The wholesale acquisition cost of Gleevec, Imbruvica, and Zydelig, which are targeted B-cell malignancy drugs typically dispensed by specialty pharmacies, is in the range of approximately $8700 to $13,700 per month. Notably, a patient would have to take one of those treatments continuously for roughly 4 years to equal the cost of a CAR T-cell treatment.

As the issue of health care costs becoming increasingly critical, insurers are unlikely to pay for CAR T-cell treatment unless a patient has tried and failed multiple prior therapies that are less expensive.

Closing Thoughts

CRS can be a serious ADE as evidenced by patient deaths during studies of CAR T-cell treatment. Prescribers and patients may also be reluctant to use a newer therapy in an early-line setting that has shown the potential for severe ADEs in trials.

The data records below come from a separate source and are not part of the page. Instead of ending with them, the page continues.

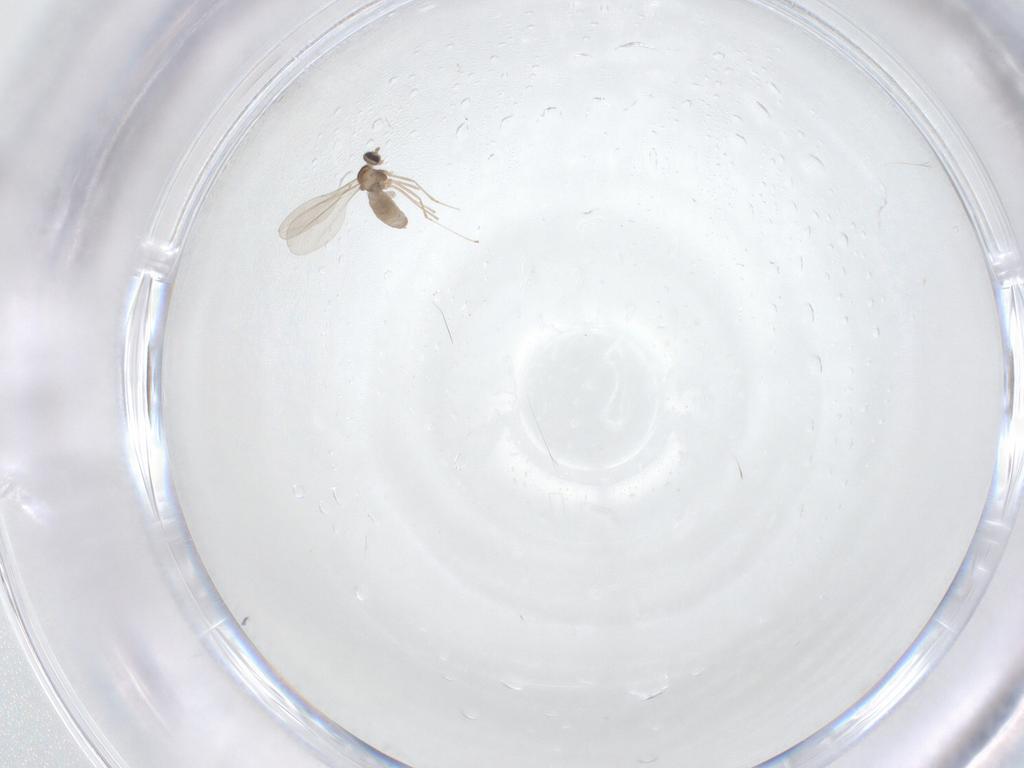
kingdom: Animalia
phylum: Arthropoda
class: Insecta
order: Diptera
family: Cecidomyiidae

CAR T-cell therapy may prove to be a valuable treatment option for patients in the future, but it seems unlikely to turn the market upside down on currently available treatments that are dispensed through specialty pharmacies.

Nevertheless, CAR T-cell therapies are worth watching as they continue to be studied in clinical trials and eventually make their way through the regulatory review process.

References

1. Brower V. The CAR T-cell race. The Scientist. the-scientist.com/?articles.view/articleNo/42462/title/The-CAR-T-Cell-Race/. Accessed May 12, 2016.

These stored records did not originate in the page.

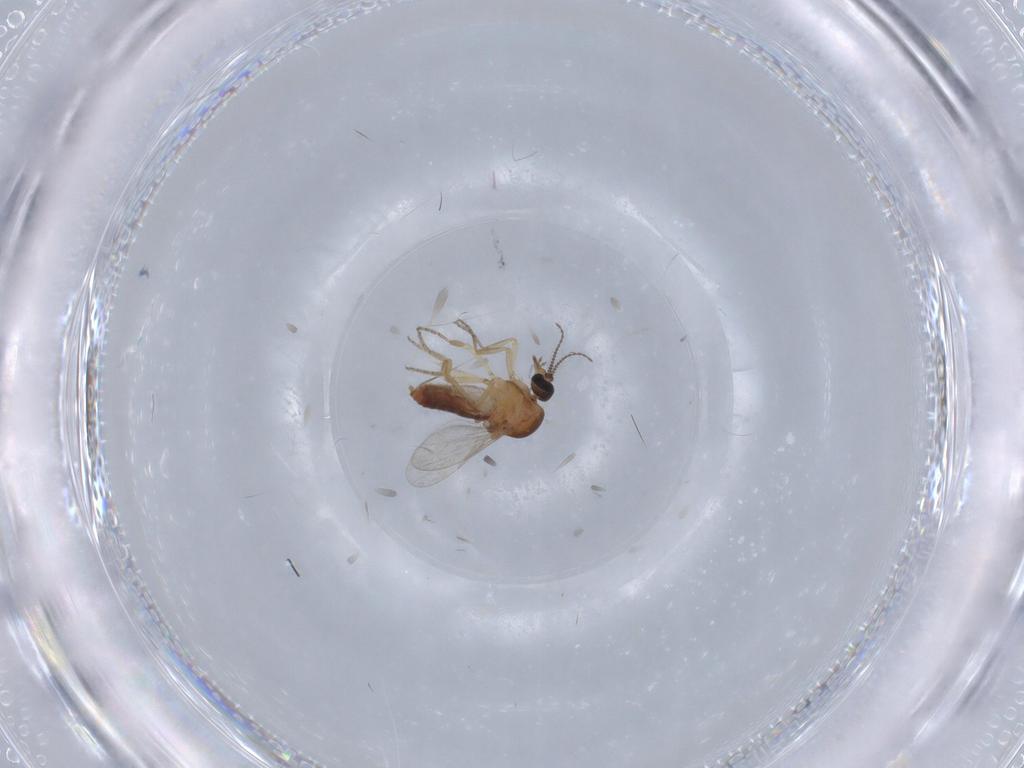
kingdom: Animalia
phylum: Arthropoda
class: Insecta
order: Diptera
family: Ceratopogonidae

2. National Cancer Institute. CAR T-cell therapy: engineering patients’ immune cells to treat their cancers. National Cancer Institute website. cancer.gov/about-cancer/treatment/research/car-t-cells. Accessed May 5, 2016.

3. Adler MJ. CAR T cells: a look under the hood and down the road. Medscape. medscape.com/viewarticle/831551#vp_3. Accessed May 5, 2016.

4. Chustecka Z. Extraordinary results with CAR-T making headlines again. Medscape. medscape.com/viewarticle/858941. Accessed May 5, 2016.

5. Maude SL, Frey N, Shaw PA, et al. Chimeric antigen receptor T cells for sustained remission in leukemia. N Eng J M. 2014 Oct 16;371(16):1507-1517.

6. Plumridge H. New costly cancer yreatments face hurdles getting to patients. Wall Street Journal. wsj.com/articles/new-costly-cancer-treatments-face-hurdles-getting-to-patients-1412627150. Accessed May 5, 2016.